L’anthropologue se trouve donc devant la tâche fondamentale d’expliquer pourquoi et comment certaines sociétés primitives se sont transformées en sociétés hiérarchisées. Dans cette perspective également, on peut analyser les processus par lesquels les formes précoloniales d’exploitation des paysans ou bien se sont effondrées sous le choc de la conquête coloniale, ou bien ont évolué vers de nouvelles formes, gardant quelque chose du passé, mais avant tout destinées à fonctionner dans le nouveau contexte économique et politique de la domination coloniale.


Bilans partiels

Dans les sociétés primitives, sans hiérarchie politique héréditaire, l’économiste distingue assez facilement les forces productives utilisées par ces sociétés dans les activités de chasse, de pêche, d’agriculture, d’élevage, etc., mais il distingue mal les rapports de production.
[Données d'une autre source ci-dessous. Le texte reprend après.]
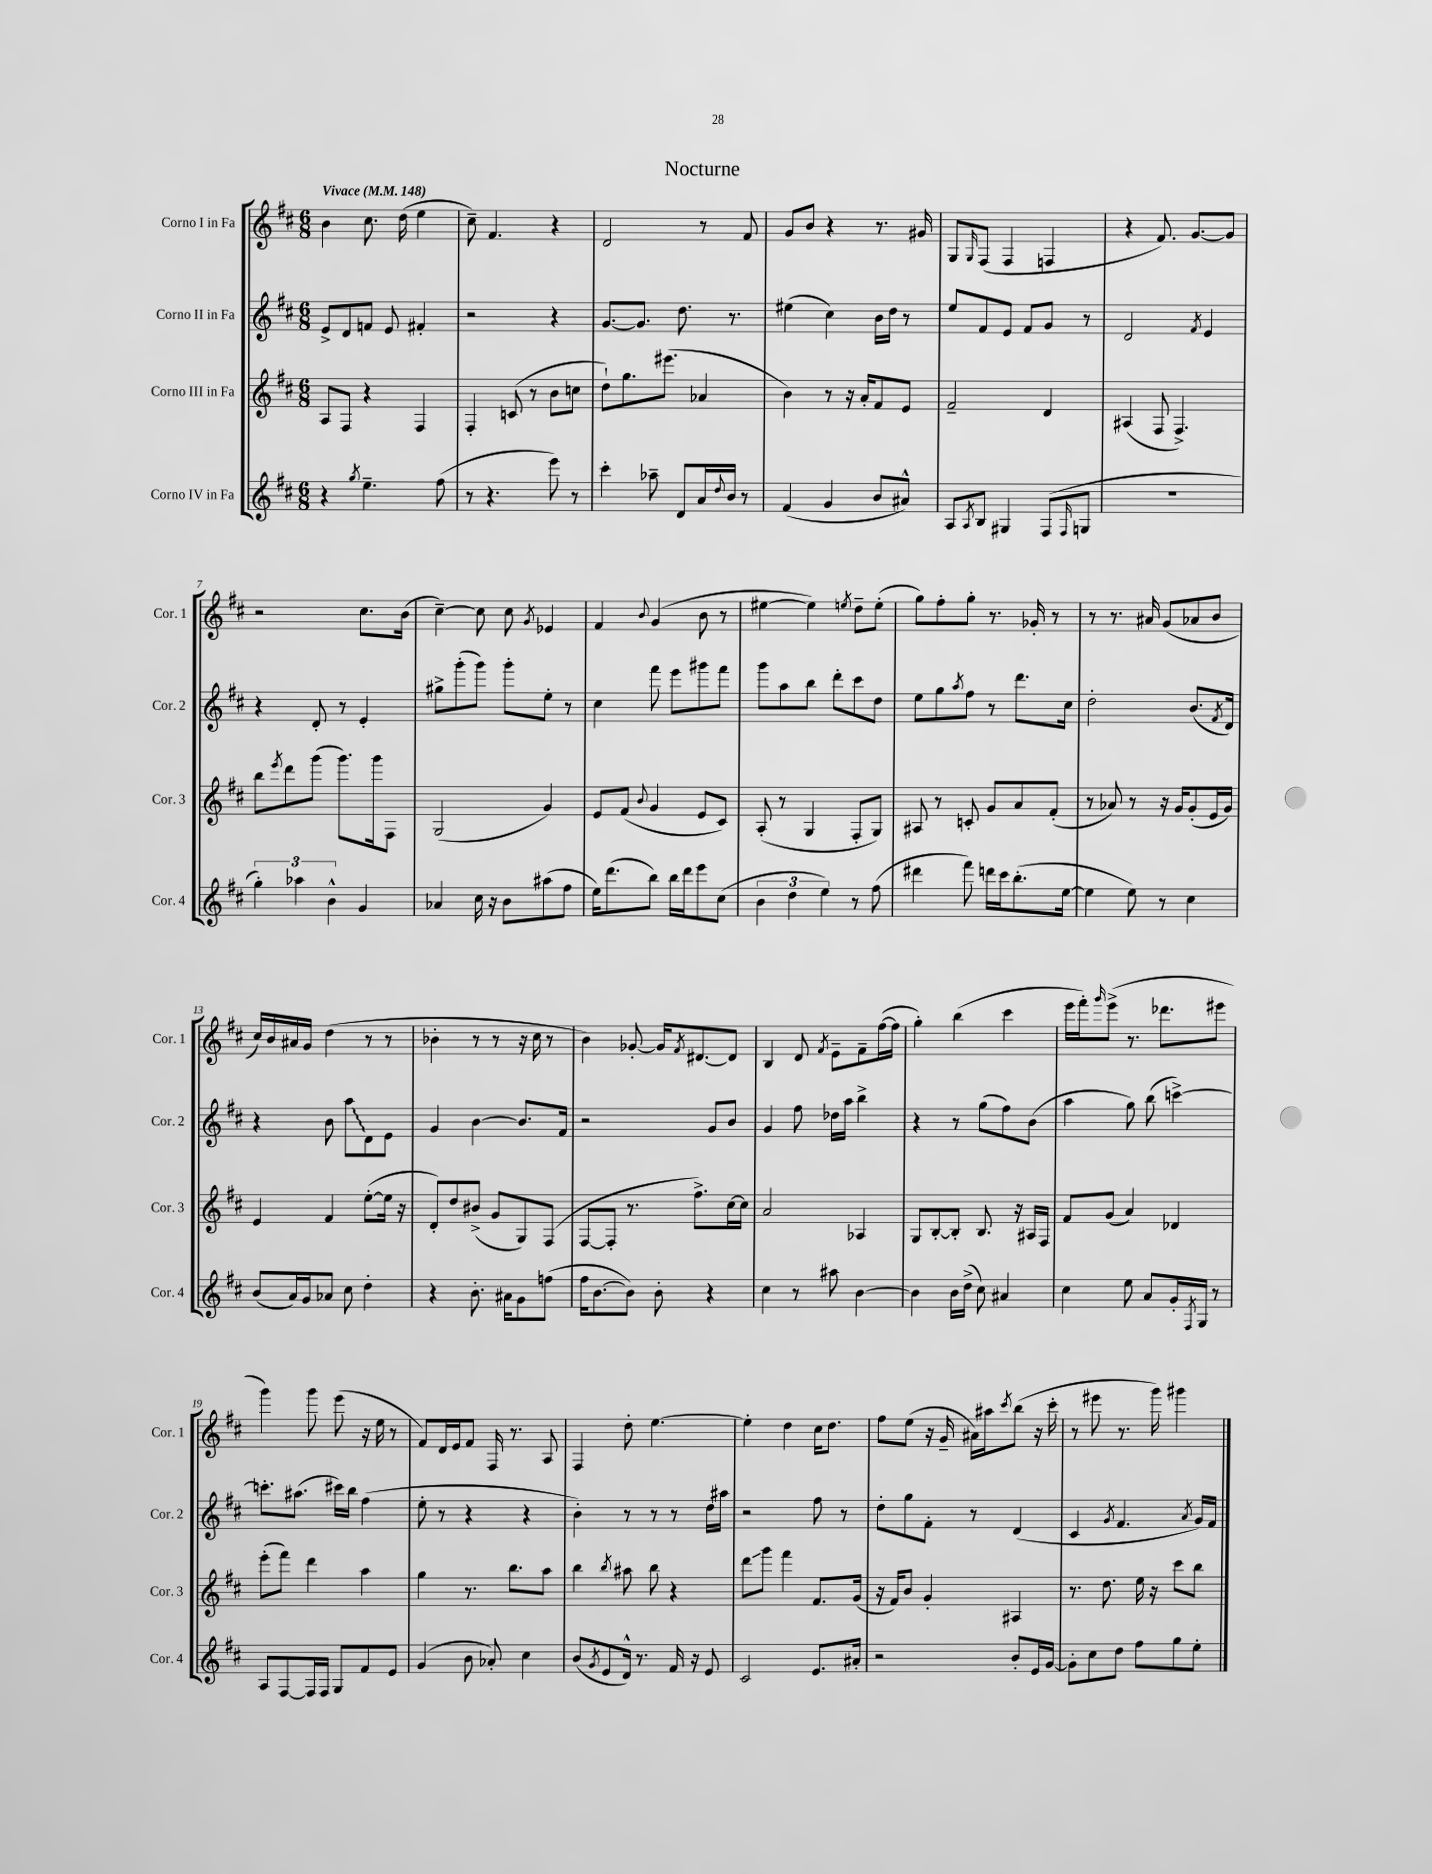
\header { title = "Nocturne" }
<<
\new StaffGroup <<
\new Staff = "s0" \with { instrumentName = "Corno I in Fa" shortInstrumentName = "Cor. 1" } {
    \clef treble \key d \major \numericTimeSignature \time 6/8 \tempo "Vivace" 4 = 148
    b'4 cis''8. d''16( e''4 |
    cis''8--) fis'4. r4 |
    d'2 r8 fis'8 |
    g'8 b'8 r4 r8. gis'16 |
    g8 \grace { g16 } fis8( fis4 f4 |
    r4 fis'8.) g'8.~ g'8 |
    r2 cis''8. b'16( |
    cis''4~--) cis''8 cis''8 \acciaccatura { g'8 } ees'4 |
    fis'4 \appoggiatura { b'8 } g'4( b'8 r8 |
    eis''4~ eis''4) \acciaccatura { e''8 } d''8-- e''8-.( |
    g''8) fis''8-. g''8-. r8. ges'16-. r8 |
    r8 r8. ais'16 g'8( aes'8 b'8 |
    cis''16) b'16 ais'16 g'16 d''4( r8 r8 |
    bes'4-. r8 r8 r16 cis''16 r8 |
    b'4) ges'8~-. ges'16 \acciaccatura { fis'8 } dis'8.~ dis'8 |
    b4 d'8 \acciaccatura { fis'8 } e'8-- fis'8-- fis''16~( fis''16 |
    g''4-.) b''4( cis'''4 |
    e'''16 fis'''16-.) \grace { g'''16 } e'''8->( r8. des'''8. eis'''8 |
    g'''4) g'''8 e'''8( r16 e''16 r8 |
    fis'8) d'16 e'16 fis'8 fis16 r8. a8 |
    fis4 d''8-. e''4.~ |
    e''4-. d''4 cis''16 d''8. |
    fis''8 e''8( r16 g'16-- ais'16) ais''16 \acciaccatura { cis'''8 } b''8( r16 cis'''16-. |
    r8 eis'''8 r8. g'''16) gis'''4 \bar "|." |
}
\new Staff = "s1" \with { instrumentName = "Corno II in Fa" shortInstrumentName = "Cor. 2" } {
    \clef treble \key d \major \numericTimeSignature \time 6/8
    e'8-> d'8 f'8 e'8 fis'4-. |
    r2 r4 |
    g'8.~ g'8. d''8. r8. |
    eis''4( cis''4) b'16 d''16 r8 |
    e''8 fis'8 e'8 fis'8 g'8 r8 |
    d'2 \acciaccatura { fis'8 } e'4 |
    r4 d'8-. r8 e'4-. |
    gis''8-> g'''8-.( g'''8) g'''8-. e''8-. r8 |
    cis''4 fis'''8 e'''8 gis'''8 fis'''8 |
    g'''8 a''8 b''8 d'''8-. cis'''8 d''8 |
    e''8 g''8 \acciaccatura { a''8 } fis''8 r8 d'''8. cis''16 |
    d''2-. b'8.( \acciaccatura { fis'8 } d'16) |
    r4 b'8 \once \override Glissando.style = #'zigzag a''8\glissando d'8 e'8 |
    g'4 b'4~ b'8. fis'16 |
    r2 g'8 b'8 |
    g'4 fis''8 des''16 a''16 b''4-> |
    r4 r8 g''8( fis''8) b'8( |
    a''4 g''8) b''8( c'''4~->) |
    c'''8.-. ais''8.( cis'''16) b''16 fis''4( |
    e''8-. r8 r4 r4 |
    b'4-.) r8 r8 r8 d''16 ais''16 |
    r2 fis''8 r8 |
    d''8-. g''8 fis'8-. r8 d'4( |
    cis'4 \acciaccatura { g'8 } fis'4. \acciaccatura { a'8 } g'16) fis'16 \bar "|." |
}
\new Staff = "s2" \with { instrumentName = "Corno III in Fa" shortInstrumentName = "Cor. 3" } {
    \clef treble \key d \major \numericTimeSignature \time 6/8
    a8 fis8 r4 fis4 |
    fis4-. c'8( r8 b'8 c''8 |
    d''8-!) g''8. eis'''8.( aes'4 |
    b'4) r8 r16 a'16-. fis'8 e'8 |
    fis'2-- d'4 |
    ais4( fis8 fis4.->) |
    b''8 \acciaccatura { e'''8 } d'''8 g'''8( g'''8.) g'''16 fis8 |
    g2( g'4) |
    e'8 fis'8( \appoggiatura { b'8 } g'4 e'8 cis'8) |
    a8-.( r8 g4 fis8-. g8) |
    ais8 r8 c'8-. g'8 a'8 fis'8-.( |
    r8 aes'8) r8 r16 g'16 g'8-.( e'16 g'16) |
    e'4 fis'4 e''8~-.( e''16 r16 |
    d'8-.) d''8 bis'8->( g'8 g8) fis8( |
    fis8~ fis8-. r8. fis''8.->) cis''16~ cis''16 |
    a'2 aes4 |
    g8 b8~-. b8-. b8. r16 ais16 fis16 |
    fis'8 g'8( a'4) des'4 |
    e'''8-.( fis'''8) d'''4 a''4 |
    g''4 r8. b''8. a''8 |
    b''4 \acciaccatura { b''8 } ais''8 b''8 r4 |
    d'''8\glissando g'''8 fis'''4 fis'8. g'16( |
    r16 fis'16) b'8 g'4-. ais4 |
    r8. d''8. e''16 r16 cis'''8 b''8 \bar "|." |
}
\new Staff = "s3" \with { instrumentName = "Corno IV in Fa" shortInstrumentName = "Cor. 4" } {
    \clef treble \key d \major \numericTimeSignature \time 6/8
    r4 \acciaccatura { g''8 } e''4.-- fis''8( |
    r8 r4. e'''8) r8 |
    cis'''4-. aes''8-- d'8 a'16 \appoggiatura { d''8 } b'16 r8 |
    fis'4( g'4 b'8 ais'8-^) |
    a8 \acciaccatura { a8 } b8 gis4 fis8( \grace { fis16 } g8 |
    R2. |
    \tuplet 3/2 { g''4-.) aes''4 b'4-^ } g'4 |
    aes'4 cis''16 r16 b'8 ais''8( fis''8 |
    e''16) d'''8.( b''8) b''16 d'''16 e'''8 cis''8( |
    \tuplet 3/2 { b'4 d''4 e''4) } r8 fis''8( |
    dis'''4 fis'''8) d'''16 cis'''16 b''8.-.( e''16~ |
    e''4 e''8) r8 cis''4 |
    b'8( a'16) g'16 aes'8 cis''8 d''4-. |
    r4 b'8.-. ais'16 g'8 f''8( |
    fis''16 b'8.~ b'8) b'8-. r4 |
    cis''4 r8 ais''8 b'4~ |
    b'4 b'16 d''16->( cis''8) ais'4 |
    cis''4 e''8 a'8 g'16-. \acciaccatura { fis8 } g16 r8 |
    a8 fis8~ fis16 fis16 g8 fis'8 e'8 |
    g'4( b'8 aes'8-.) cis''4 |
    b'8( \acciaccatura { g'8 } e'8 d'16-^) r8. fis'16 r16 e'8 |
    cis'2 e'8. ais'16-. |
    r2 b'8-. e'16 g'16~ |
    g'8-. cis''8 d''8 fis''8 g''8 e''8-. \bar "|." |
}
>>
>>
Du moins, ceux-ci ne lui apparaissent-ils en général que lorsqu’il se tourne vers le fonctionnement des rapports de parenté. Dans les bandes et tribus segmentaires, on constate en général que les rapports de parenté, entre individus et entre groupes, organisent le processus même de l’économie. Ils déterminent les droits des individus sur le sol et ses produits, l’obligation des individus et des groupes à donner, à recevoir, à coopérer. Ils assurent également à certains l’autorité sur d’autres en matière politique ou religieuse. Enfin, ils constituent, comme l’a montré Claude Lévi-Strauss, « l’armature sociologique » de la pensée sauvage, un des schèmes organisant les répartitions mythiques du rapport culture-nature, hommes-animaux-plantes. Donc, dans ce type de société, les rapports de parenté fonctionnent comme rapports de production, rapports politiques, schèmes idéologiques. En langage marxiste, ils sont à la fois infrastructure et superstructure. Cette plurifonctionnalité de la parenté dans de nombreuses sociétés primitives explique deux faits sur lesquels les anthropologues sont unanimes depuis le xixe s. : la complexité de ces rapports et leur rôle dominant (Lewis Henry Morgan, Henry Maine). Le rapport économie-parenté ne se présente donc pas comme un rapport externe, mais comme un rapport interne, sans que les relations économiques entre parents se confondent pour autant avec leurs relations politiques, sexuelles, etc. L’unité des fonctions n’implique pas leur confusion. En même temps, cette pluralité des fonctions de la parenté est rendue nécessaire par la structure générale des forces productives, leur faible niveau de développement, qui impose la division sexuelle du travail et la coopération des individus des deux sexes pour subsister et pour reproduire leurs conditions d’existence.